Aufs Zimmer gehen

Der Philosoph Michel Foucault hat einmal gesagt: „Die Einzigen, die wirklich etwas über die männliche Sexualität wissen, sind die Prostituierten.“ Einblicke in ein bisweilen etwas befremdlich anmutendes Wissen

VON LILLI BRAND

Es begann im Evi-Club am Stuttgarter Platz: Dort kamen immer viele Bauarbeiter rein. Manchmal war der ganze Flur voller Männer, und es war so verqualmt, dass man kaum etwas sehen konnte. Mit einem Portugiesen hatte ich mehrmals zu tun. Er war sehr nett, konnte aber kaum Deutsch, sodass er mir nicht richtig erklären konnte, was er wollte. Er legte sich einfach nackt aufs Bett und ließ mich machen. Alles, was ich tat, war anscheinend das Richtige. Es war das Übliche: Gummi überstreifen, blasen, auf ihn raufsteigen, sich hin und her bewegen – und fertig.

Ins Tutti in Prenzlauer Berg, meiner nächsten Station, kam einmal ein gut gekleideter Mann. Als wir auf dem Zimmer waren, meinte er, ich sähe seiner Mutter ähnlich. Während des Geschlechtsverkehrs sollte ich ihn mit „mein Sohn“ anreden. Das tat ich, wobei ich ihn kräftig lobte: „Das machst du gut, mein Sohn“, „Deine Mama möchte, dass du sie richtig fickst“, und so weiter. Nachdem er gekommen war, lag er still da und weinte.

Zu denen, die öfter ins Tutti kamen, gehörte ein türkischer Kommunist, der meistens so wenig Geld hatte, dass es nur für den Eintritt und ein Getränk reichte. Als er trotzdem einmal mit mir, „der Russin“, aufs Zimmer ging, fragte er mich dort als Erstes: „Bist du immer noch Kommunistin?“ Ich zuckte die Schultern und bat ihn um das vereinbarte Geld. „Vergiss den Kapitalismus, der uns bloß den Kopf verdreht, denke sozialistisch, brüderschaftlich“, sagte er. „Wenn du mir jetzt aus meiner männlichen Not hilfst, helfe ich dir später auch.“ Ich erwiderte: „Wir sind hier aber in einem kapitalistischen Land. Wer zahlt meine Miete?“ Schließlich rückte er das Geld raus. Hinterher gestand er mir, dass er es nicht genießen konnte, mit mir als Sozialistin zu schlafen, weil er dafür bezahlen musste.

▸ **DATEN ZUR PRÜFUNG**
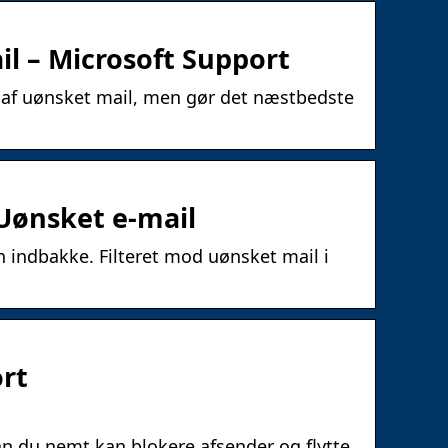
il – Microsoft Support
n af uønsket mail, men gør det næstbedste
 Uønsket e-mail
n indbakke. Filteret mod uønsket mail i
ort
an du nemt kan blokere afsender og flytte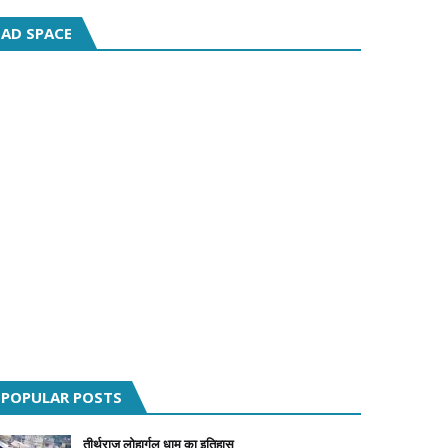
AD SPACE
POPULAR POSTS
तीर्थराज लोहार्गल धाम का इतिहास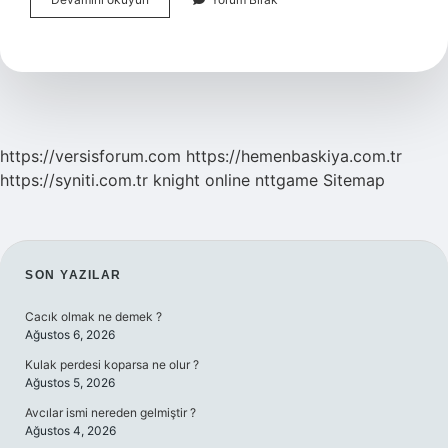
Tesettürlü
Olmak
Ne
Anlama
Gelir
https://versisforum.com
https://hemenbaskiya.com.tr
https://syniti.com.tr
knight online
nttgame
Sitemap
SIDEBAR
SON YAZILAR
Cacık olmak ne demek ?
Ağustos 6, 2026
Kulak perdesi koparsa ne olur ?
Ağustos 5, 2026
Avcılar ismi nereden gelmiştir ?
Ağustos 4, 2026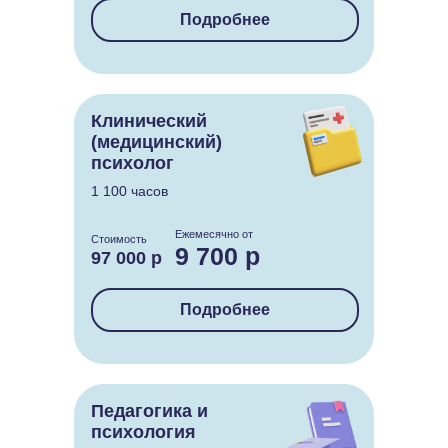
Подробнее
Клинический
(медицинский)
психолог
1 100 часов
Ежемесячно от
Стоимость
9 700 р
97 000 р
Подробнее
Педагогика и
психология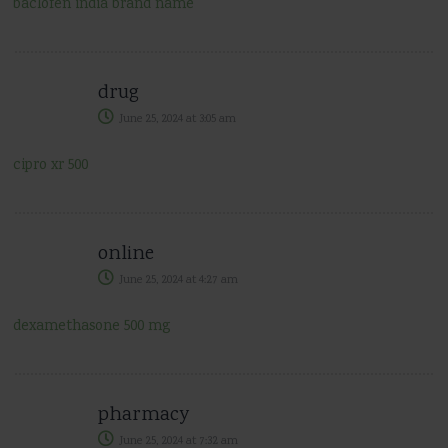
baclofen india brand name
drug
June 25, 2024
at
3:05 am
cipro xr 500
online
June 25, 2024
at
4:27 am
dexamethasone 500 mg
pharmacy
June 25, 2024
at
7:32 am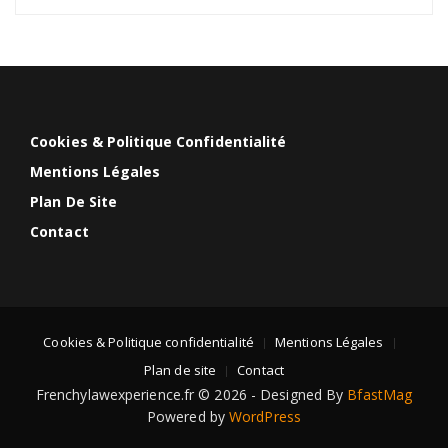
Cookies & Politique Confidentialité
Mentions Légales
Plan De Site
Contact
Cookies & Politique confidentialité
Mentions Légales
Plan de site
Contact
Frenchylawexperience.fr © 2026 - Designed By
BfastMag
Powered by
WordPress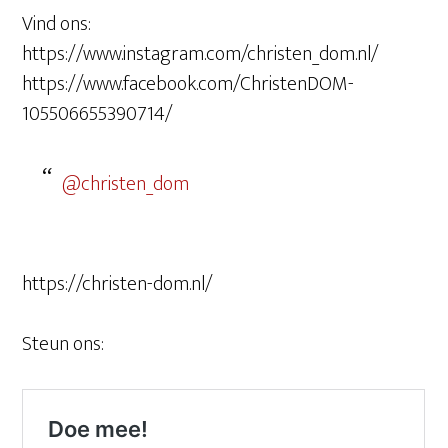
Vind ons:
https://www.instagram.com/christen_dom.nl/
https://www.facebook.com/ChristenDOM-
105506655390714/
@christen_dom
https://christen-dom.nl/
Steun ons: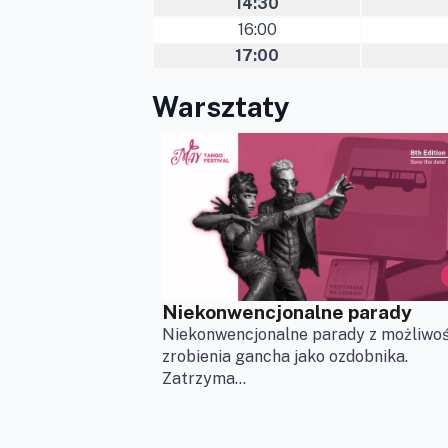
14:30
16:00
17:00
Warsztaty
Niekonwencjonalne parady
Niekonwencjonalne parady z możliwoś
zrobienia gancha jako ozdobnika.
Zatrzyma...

▸ **ZU BEANTWORTENDE FRAGEN**
1. Fasse den Text in zwei Sätzen zusammen.
2. Gib bitte den Abschnitt des Textes von „Zu denen, die“ bis „dafür bezahlen musste.“ unverändert wieder.

▸ **ANTWORTEN JE PUNKT**
1. Der Text beginnt mit Foucaults Satz, dass nur die Prostituierten wirklich etwas über die männliche Sexualität wüssten, und schildert dann Erlebnisse mit Männern im Evi-Club am Stuttgarter Platz und im Tutti in Prenzlauer Berg. Ein Mann wollte beim Geschlechtsverkehr mit „mein Sohn“ angeredet werden und weinte danach, und ein türkischer Kommunist wollte mit sozialistischen Argumenten nicht zahlen, rückte das Geld aber schließlich heraus.

2.
Zu denen, die öfter ins Tutti kamen, gehörte ein türkischer Kommunist, der meistens so wenig Geld hatte, dass es nur für den Eintritt und ein Getränk reichte. Als er trotzdem einmal mit mir, „der Russin“, aufs Zimmer ging, fragte er mich dort als Erstes: „Bist du immer noch Kommunistin?“ Ich zuckte die Schultern und bat ihn um das vereinbarte Geld. „Vergiss den Kapitalismus, der uns bloß den Kopf verdreht, denke sozialistisch, brüderschaftlich“, sagte er. „Wenn du mir jetzt aus meiner männlichen Not hilfst, helfe ich dir später auch.“ Ich erwiderte: „Wir sind hier aber in einem kapitalistischen Land. Wer zahlt meine Miete?“ Schließlich rückte er das Geld raus. Hinterher gestand er mir, dass er es nicht genießen konnte, mit mir als Sozialistin zu schlafen, weil er dafür bezahlen musste.